Concernant l'économie au service des personnes et l'Europe sociale, les initiatives annoncées par la Commission européenne sont d'importance inégale. On peut mentionner la création de l'euro numérique, dont nous prenons acte avec prudence, et la reconnaissance de l'économie sociale au niveau européen, chère à notre collègue Florence Blatrix Contat.
Nous considérons par ailleurs que la France doit être très vigilante lors du réexamen à mi-parcours du Cadre financier pluriannuel (CFP), afin que cette « revoyure » ne soit pas synonyme de diminution des fonds européens pour nos agriculteurs et nos collectivités territoriales en particulier. Nous alertons aussi l'Union européenne sur l'urgence, pour elle, de se doter de nouvelles ressources propres afin de financer ses dépenses. En particulier si elle souhaite mettre en place un Fonds de souveraineté européen. Ce dernier, en effet, ne saurait être financé par un nouvel emprunt. Il en va de notre responsabilité pour les générations futures.

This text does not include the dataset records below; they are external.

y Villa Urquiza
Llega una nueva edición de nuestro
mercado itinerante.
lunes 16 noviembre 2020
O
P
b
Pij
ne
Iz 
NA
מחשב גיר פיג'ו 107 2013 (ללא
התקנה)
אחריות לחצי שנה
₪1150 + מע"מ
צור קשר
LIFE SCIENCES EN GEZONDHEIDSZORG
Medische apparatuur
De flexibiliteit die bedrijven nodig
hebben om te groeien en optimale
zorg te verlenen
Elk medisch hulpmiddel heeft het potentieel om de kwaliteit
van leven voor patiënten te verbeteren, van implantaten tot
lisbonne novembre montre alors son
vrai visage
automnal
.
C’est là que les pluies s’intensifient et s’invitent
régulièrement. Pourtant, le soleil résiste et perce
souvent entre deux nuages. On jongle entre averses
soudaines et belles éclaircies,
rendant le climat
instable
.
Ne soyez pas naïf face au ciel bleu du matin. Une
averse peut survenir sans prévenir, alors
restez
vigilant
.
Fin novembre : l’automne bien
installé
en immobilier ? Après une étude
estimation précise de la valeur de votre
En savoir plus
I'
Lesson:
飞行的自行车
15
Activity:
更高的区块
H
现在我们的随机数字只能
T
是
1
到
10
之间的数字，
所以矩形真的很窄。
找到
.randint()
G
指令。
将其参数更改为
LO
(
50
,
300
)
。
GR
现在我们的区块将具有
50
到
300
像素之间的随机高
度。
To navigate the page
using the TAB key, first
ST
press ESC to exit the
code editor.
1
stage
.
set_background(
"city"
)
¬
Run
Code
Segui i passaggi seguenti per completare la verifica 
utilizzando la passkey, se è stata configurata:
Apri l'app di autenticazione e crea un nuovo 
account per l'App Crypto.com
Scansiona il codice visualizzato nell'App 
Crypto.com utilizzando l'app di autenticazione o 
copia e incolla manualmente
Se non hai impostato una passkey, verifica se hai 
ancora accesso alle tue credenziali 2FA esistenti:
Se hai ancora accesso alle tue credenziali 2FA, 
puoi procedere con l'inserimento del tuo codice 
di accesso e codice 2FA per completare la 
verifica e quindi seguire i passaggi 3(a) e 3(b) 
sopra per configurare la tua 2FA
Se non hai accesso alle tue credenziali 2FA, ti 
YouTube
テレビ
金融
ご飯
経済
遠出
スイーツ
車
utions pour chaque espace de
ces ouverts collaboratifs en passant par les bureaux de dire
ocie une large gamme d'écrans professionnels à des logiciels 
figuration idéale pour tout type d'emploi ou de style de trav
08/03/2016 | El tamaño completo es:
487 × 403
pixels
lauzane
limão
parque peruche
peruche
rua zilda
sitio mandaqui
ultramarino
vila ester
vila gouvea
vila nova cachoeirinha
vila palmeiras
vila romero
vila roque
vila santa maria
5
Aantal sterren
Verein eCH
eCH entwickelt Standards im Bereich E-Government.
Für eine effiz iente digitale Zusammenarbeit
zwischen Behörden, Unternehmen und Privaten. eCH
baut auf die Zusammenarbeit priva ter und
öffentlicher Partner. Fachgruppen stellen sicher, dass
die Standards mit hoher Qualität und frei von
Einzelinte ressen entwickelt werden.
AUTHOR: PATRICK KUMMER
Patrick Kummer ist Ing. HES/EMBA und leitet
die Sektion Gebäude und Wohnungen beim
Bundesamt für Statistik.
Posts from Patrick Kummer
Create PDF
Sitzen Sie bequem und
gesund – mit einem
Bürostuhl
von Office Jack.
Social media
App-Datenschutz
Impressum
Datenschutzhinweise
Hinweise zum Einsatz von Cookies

Dans ce cadre, nous demandons également l'achèvement des négociations européennes en cours sur l'instauration d'un devoir de vigilance des entreprises et l'interdiction des produits issus du travail forcé, au sujet desquelles nos collègues Didier Marie, Jacques Fernique et Christine Lavarde sont attentifs. Nous regrettons aussi l'absence de mise en place d'un système de garantie unique des dépôts, qui permettrait pourtant l'achèvement de l'union bancaire.
Au titre de l'Europe plus forte sur la scène internationale, de l'Europe de la défense et de l'Europe spatiale, le programme de travail de la Commission européenne insiste sur trois points, au premier rang desquels le renforcement de la sécurité et de la défense spatiales, la sûreté maritime et l'approfondissement des relations avec l'Amérique latine et les Caraïbes.
Les projets qui vous sont soumis encouragent en outre les initiatives industrielles européennes en matière de défense. Ils marquent un soutien pragmatique à l'ancrage européen de l'Ukraine, de la Moldavie et des pays des Balkans occidentaux. Et ils recommandent de nouvelles initiatives fortes de l'Union européenne en Méditerranée.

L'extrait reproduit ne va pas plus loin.